## Istruzioni
A - Nel testo fornito, quale percentuale fissa delle spese ammissibili e documentate va usata per calcolare in misura forfettaria le spese di viaggio, soggiorno, telefoniche e postali?
B - Secondo il testo fornito, per quale motivo la sentenza impugnata va cassata e che cosa dovrà fare la Corte d'appello di Venezia? Rispondi in una, due o tre frasi.
C - Per favore, indica se ciascuna affermazione concorda con il testo fornito, rispondendo sì o no e citando le parole del testo che lo decidono: (i) la Corte accoglie il secondo motivo del ricorso principale; (ii) il ricorso incidentale riguarda l'omessa rendicontazione di un contributo di Euro 985,00; (iii) la decisione è stata presa dalla Sezione Prima Civile.

## Testo fornito
------------------------
2.- Restano assorbiti sia il secondo motivo del ricorso principale, deducente contraddittorietà della motivazione e violazione della L. n. 515 del 1993, art. 11, comma 2 e art. 15, comma 11, per avere la corte di merito omesso di considerare, ai fini della quantificazione della sanzione, che tra le spese non dichiarate vi erano anche spese (di viaggio, soggiorno, telefoniche, postali, ecc.) da calcolare in misura forfettaria nella percentuale fissa del 30% delle spese ammissibili e documentate; sia il ricorso incidentale della C., deducente vizio di motivazione e violazione di legge con riguardo all’addebito di omessa rendicontazione del contributo di Euro 985,00.

3.- La sentenza impugnata va quindi cassata, in relazione ai motivi accolti, con rinvio alla Corte d’appello di Venezia, che dovrà adeguarsi alle indicazioni sopra esposte, anche mediante gli opportuni accertamenti istruttori, e liquidare le spese del presente giudizio.

P.Q.M.

La Corte accoglie il primo e il terzo motivo del ricorso principale, assorbiti il secondo motivo e il ricorso incidentale; cassa la sentenza impugnata con rinvio alla Corte d’appello di Venezia, in diversa composizione, anche per la liquidazione delle spese del giudizio di legittimità.

Così deciso in Roma, nella camera di consiglio della Sezione Prima Civile, il 10 luglio 2012.
------------------------
## Righe estratte
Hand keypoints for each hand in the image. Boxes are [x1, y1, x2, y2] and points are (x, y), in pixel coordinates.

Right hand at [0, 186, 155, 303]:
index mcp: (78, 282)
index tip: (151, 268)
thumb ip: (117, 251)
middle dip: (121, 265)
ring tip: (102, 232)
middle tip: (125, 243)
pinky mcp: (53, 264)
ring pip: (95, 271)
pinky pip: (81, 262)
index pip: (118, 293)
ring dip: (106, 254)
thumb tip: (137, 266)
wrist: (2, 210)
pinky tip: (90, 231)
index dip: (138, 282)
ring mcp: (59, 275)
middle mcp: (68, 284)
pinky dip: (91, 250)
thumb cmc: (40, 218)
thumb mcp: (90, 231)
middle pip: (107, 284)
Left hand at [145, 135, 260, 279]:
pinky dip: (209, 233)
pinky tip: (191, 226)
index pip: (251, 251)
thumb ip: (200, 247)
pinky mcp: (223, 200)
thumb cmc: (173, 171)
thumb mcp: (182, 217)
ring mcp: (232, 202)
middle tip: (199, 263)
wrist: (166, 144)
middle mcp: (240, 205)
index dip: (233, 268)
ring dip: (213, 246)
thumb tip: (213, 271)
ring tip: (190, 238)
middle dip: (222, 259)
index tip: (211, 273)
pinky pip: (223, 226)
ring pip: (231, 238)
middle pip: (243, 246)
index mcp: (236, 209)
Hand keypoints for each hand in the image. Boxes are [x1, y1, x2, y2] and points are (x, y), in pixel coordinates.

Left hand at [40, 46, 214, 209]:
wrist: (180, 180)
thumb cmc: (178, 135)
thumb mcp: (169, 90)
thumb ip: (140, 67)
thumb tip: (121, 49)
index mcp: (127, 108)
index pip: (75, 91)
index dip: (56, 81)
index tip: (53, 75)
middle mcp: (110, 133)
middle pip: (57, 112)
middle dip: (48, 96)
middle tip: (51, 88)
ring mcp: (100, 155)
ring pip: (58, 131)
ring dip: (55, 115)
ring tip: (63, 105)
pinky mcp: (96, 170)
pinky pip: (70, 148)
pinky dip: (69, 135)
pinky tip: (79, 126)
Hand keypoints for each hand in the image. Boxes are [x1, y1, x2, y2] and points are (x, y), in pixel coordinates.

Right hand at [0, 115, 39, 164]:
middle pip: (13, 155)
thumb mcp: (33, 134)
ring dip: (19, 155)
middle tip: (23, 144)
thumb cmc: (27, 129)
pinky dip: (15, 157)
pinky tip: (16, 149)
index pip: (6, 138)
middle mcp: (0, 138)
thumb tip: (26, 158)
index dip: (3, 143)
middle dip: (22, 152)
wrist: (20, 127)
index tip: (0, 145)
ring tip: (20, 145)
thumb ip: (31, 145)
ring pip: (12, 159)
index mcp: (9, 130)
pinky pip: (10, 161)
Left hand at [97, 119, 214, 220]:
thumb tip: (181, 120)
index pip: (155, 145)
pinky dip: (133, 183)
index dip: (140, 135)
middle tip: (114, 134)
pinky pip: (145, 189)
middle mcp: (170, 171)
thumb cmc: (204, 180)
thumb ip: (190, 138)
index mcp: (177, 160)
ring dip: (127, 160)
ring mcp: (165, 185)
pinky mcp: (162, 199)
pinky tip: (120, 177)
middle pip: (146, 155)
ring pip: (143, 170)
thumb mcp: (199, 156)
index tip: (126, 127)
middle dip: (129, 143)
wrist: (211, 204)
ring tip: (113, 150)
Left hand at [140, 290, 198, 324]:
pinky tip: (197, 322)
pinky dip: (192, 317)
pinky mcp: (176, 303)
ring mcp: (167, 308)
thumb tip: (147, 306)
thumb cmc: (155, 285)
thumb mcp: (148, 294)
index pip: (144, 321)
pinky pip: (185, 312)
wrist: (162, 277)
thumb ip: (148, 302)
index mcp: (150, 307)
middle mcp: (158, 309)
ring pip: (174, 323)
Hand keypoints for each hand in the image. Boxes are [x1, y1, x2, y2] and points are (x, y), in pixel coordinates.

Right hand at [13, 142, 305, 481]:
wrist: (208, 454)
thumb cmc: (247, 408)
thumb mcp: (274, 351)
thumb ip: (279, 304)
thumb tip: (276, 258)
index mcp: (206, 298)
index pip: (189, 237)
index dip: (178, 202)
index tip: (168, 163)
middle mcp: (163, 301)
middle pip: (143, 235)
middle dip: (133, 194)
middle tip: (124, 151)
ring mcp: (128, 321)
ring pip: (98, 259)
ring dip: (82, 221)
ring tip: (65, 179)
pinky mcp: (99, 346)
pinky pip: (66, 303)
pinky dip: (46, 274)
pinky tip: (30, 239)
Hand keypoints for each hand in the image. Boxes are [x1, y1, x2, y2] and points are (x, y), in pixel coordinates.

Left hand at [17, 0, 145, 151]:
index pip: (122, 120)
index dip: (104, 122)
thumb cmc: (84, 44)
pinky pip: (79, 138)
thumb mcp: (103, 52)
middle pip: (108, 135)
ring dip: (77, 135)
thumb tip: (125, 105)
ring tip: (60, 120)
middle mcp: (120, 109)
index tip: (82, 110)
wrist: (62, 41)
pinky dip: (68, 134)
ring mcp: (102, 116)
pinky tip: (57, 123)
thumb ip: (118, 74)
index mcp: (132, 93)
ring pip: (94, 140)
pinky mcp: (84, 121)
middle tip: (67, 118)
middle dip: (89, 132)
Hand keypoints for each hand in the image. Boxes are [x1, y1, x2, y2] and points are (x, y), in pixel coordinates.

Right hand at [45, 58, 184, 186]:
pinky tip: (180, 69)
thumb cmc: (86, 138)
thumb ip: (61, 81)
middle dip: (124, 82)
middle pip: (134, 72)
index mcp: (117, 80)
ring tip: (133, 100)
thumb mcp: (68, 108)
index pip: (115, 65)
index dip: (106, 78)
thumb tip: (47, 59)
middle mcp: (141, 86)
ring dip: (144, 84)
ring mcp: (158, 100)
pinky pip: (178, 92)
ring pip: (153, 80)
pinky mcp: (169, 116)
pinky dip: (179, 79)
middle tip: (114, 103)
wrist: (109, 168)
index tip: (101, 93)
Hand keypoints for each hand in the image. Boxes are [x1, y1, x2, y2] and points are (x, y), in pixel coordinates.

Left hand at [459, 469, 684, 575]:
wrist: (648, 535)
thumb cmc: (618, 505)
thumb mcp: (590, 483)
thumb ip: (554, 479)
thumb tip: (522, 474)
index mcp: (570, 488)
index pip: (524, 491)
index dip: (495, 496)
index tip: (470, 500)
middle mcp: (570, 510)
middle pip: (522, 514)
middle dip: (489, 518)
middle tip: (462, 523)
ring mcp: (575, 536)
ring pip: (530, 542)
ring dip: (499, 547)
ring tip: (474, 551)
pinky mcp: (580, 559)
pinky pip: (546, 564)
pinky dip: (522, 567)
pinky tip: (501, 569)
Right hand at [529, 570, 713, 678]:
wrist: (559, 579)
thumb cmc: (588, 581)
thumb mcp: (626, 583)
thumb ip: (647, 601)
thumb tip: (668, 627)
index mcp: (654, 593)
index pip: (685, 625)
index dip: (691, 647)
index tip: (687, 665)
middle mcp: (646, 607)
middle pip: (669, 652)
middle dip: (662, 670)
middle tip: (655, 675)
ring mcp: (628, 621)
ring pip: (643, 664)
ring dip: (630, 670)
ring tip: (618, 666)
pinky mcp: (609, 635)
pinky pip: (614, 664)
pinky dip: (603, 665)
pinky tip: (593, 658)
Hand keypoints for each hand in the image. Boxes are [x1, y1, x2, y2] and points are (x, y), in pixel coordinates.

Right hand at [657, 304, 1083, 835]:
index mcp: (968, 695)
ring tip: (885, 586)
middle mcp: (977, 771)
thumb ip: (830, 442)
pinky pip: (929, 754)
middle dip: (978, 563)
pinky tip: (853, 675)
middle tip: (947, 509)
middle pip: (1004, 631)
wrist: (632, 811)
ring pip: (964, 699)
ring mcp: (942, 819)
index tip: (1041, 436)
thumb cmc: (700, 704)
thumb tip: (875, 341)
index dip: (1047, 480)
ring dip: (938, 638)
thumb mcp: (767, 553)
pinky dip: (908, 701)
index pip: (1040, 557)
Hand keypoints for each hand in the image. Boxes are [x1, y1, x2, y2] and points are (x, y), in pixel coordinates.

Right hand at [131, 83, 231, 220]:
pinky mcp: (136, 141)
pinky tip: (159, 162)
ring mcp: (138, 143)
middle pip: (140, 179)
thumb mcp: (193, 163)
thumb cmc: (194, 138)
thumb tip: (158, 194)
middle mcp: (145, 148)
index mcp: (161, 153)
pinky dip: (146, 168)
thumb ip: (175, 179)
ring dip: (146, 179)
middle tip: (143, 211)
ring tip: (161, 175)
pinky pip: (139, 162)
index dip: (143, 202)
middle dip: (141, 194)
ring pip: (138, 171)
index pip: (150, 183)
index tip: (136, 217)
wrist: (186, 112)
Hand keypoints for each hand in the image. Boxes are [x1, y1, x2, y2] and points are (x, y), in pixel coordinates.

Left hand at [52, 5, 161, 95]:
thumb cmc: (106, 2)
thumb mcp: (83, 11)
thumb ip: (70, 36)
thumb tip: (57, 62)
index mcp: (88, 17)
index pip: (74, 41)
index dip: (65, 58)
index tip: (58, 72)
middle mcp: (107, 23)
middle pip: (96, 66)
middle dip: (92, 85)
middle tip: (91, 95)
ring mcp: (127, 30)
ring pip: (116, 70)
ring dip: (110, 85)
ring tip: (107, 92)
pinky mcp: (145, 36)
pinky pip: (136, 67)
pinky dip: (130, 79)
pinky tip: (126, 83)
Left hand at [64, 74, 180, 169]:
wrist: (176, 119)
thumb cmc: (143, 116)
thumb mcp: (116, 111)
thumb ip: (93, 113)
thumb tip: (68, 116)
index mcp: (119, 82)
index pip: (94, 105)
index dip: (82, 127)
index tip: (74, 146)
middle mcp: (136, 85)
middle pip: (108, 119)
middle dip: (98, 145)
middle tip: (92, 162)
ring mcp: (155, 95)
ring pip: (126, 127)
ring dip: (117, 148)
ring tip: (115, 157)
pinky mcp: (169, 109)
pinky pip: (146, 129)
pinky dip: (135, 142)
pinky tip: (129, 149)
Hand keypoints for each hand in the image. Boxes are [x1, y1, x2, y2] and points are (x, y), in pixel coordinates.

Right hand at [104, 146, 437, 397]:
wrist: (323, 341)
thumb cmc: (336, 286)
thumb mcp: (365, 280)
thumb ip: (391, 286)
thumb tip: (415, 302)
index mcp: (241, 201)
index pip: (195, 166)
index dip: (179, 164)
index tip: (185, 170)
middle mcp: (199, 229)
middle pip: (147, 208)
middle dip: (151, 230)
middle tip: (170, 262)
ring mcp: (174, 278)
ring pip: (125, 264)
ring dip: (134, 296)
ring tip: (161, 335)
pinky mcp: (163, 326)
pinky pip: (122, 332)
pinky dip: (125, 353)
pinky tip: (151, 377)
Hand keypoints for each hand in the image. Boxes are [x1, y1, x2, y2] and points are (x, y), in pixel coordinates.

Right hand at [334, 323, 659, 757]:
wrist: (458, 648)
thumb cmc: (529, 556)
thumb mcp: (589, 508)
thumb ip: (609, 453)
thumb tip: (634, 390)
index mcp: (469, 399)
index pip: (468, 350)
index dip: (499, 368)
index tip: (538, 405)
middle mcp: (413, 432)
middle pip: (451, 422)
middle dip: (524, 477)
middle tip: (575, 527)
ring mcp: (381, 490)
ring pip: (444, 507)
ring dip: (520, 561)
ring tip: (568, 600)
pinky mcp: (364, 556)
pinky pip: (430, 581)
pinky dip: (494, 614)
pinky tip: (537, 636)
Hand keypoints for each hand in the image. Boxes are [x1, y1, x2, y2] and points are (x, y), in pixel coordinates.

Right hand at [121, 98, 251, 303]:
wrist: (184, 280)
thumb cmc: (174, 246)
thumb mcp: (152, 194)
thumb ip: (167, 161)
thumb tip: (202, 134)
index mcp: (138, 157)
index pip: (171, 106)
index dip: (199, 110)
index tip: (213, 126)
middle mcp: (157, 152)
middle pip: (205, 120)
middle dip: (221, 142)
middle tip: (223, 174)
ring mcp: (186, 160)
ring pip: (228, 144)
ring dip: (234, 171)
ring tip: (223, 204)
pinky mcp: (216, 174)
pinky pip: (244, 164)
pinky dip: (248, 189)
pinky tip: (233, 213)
------------------------
## Soluzioni
A - Il 30%.

B - La sentenza va cassata in relazione ai motivi accolti, cioè il primo e il terzo motivo del ricorso principale. La Corte d'appello di Venezia, in diversa composizione, dovrà adeguarsi alle indicazioni esposte, anche con opportuni accertamenti istruttori, e liquidare le spese del giudizio di legittimità.

C -
(i) No: "assorbiti il secondo motivo e il ricorso incidentale".
(ii) Sì: "con riguardo all’addebito di omessa rendicontazione del contributo di Euro 985,00".
(iii) Sì: "nella camera di consiglio della Sezione Prima Civile".